Wednesday, December 13, 2006

Obama calls for payments to sick Cold War nuclear weapons workers

By DON BABWIN - AP


NAPERVILLE, Ill. - Sen. Barack Obama testified Tuesday that a program to compensate Cold War-era nuclear weapons workers who become ill unfairly excludes many people and moves so slowly that others die before they're paid.

Speaking to the federal Advisory Board on Radiation and Worker Health, the Illinois Democrat said too many obstacles have been placed before those now-elderly workers _ or their survivors _ who deserve to be included in the Energy Employees Occupational Illness Compensation Act passed by Congress in 2000.





Eligibility requirements include proof of years of employment, the kind of work they did and the radiation to which they were exposed, he said.

"Unfortunately, much of this evidence is extremely difficult to obtain decades after the fact," he told the panel.

Obama said he and other elected officials have often gotten little response to requests for information about how the program is being implemented.

"If a United States senator cannot get timely answers to reasonable questions, I'm hard pressed to imagine how a 70-year-old retired worker with cancer is going to obtain the information he needs to effectively present his claims," he said.

Obama specifically spoke about four plants in Illinois where former workers or their families have filed claims: Blockson Chemical in Joliet, Allied Chemical in Metropolis, Dow Chemical in Madison and General Steel Industries in Granite City. More than 3,500 claims have been filed by workers at those plants and 13 other sites around the state, Obama said.

His complaints echoed those of elected officials and former workers at other plants around the country who say the process to receive the $150,000 and medical benefits the program provides are too cumbersome and time consuming.

At issue Tuesday was whether the panel would recommend to the U.S. Department of Health and Human Services add workers at Blockson Chemical and Allied Chemical to a special "exposure cohort," which entitles workers at specific plants in the Cold War era to automatically receive compensation if they worked there for at least 250 days and developed at least one of 22 kinds of cancer.

The panel recommended the designation for workers at Allied Chemical _ it now goes to Health and Human Services Secretary Mike Leavitt for a final decision _ and followed Obama's recommendation to delay the Blockson recommendation to conduct more research into how NIOSH reached its conclusion about the plant.

Survivors of those who worked at the plant said they don't understand the resistance to their efforts.

"If uranium causes cancer and (plant officials) were aware of that and they sent those men in there, who has responsibility for that?" Cheryl Cottrell, who told Obama how her father, a Blockson employee, died in 1972 of lymphoma at age 46.
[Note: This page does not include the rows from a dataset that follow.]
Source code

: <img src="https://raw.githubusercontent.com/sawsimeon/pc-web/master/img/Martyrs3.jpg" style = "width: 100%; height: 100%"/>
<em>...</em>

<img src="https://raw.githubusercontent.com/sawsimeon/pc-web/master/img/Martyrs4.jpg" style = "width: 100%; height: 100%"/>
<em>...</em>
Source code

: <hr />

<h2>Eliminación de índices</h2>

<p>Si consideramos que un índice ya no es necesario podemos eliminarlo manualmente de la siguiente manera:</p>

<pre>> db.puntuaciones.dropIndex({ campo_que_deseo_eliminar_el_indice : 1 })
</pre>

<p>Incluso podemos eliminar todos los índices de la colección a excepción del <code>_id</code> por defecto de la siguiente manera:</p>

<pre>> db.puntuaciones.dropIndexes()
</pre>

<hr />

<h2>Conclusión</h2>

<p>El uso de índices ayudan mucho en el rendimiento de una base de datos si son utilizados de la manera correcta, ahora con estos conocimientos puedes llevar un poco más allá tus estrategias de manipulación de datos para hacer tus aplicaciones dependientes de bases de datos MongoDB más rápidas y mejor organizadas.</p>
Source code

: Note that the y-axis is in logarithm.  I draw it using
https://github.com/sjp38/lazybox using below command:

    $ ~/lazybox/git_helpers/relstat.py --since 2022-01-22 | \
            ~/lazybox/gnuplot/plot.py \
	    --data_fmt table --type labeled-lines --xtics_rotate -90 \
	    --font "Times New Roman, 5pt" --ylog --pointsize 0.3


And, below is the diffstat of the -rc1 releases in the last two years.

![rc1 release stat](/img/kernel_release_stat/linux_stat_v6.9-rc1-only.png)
And Harry Burkhart, whose father, a former Blockson worker who died of lung cancer in 1995 at 72, said the federal government is compounding the damage already done by dragging its feet and denying claims as they did his father's.

"These poor people were violated by the government and now they're being violated by the government again," he said.

Obama said the workers, whom he called "brave Americans" for the dangerous work they did for their country, deserve better.

"What we don't want to see is the federal government just waiting folks out and that's something I think is a great source of frustration," he told the relatives before addressing the panel.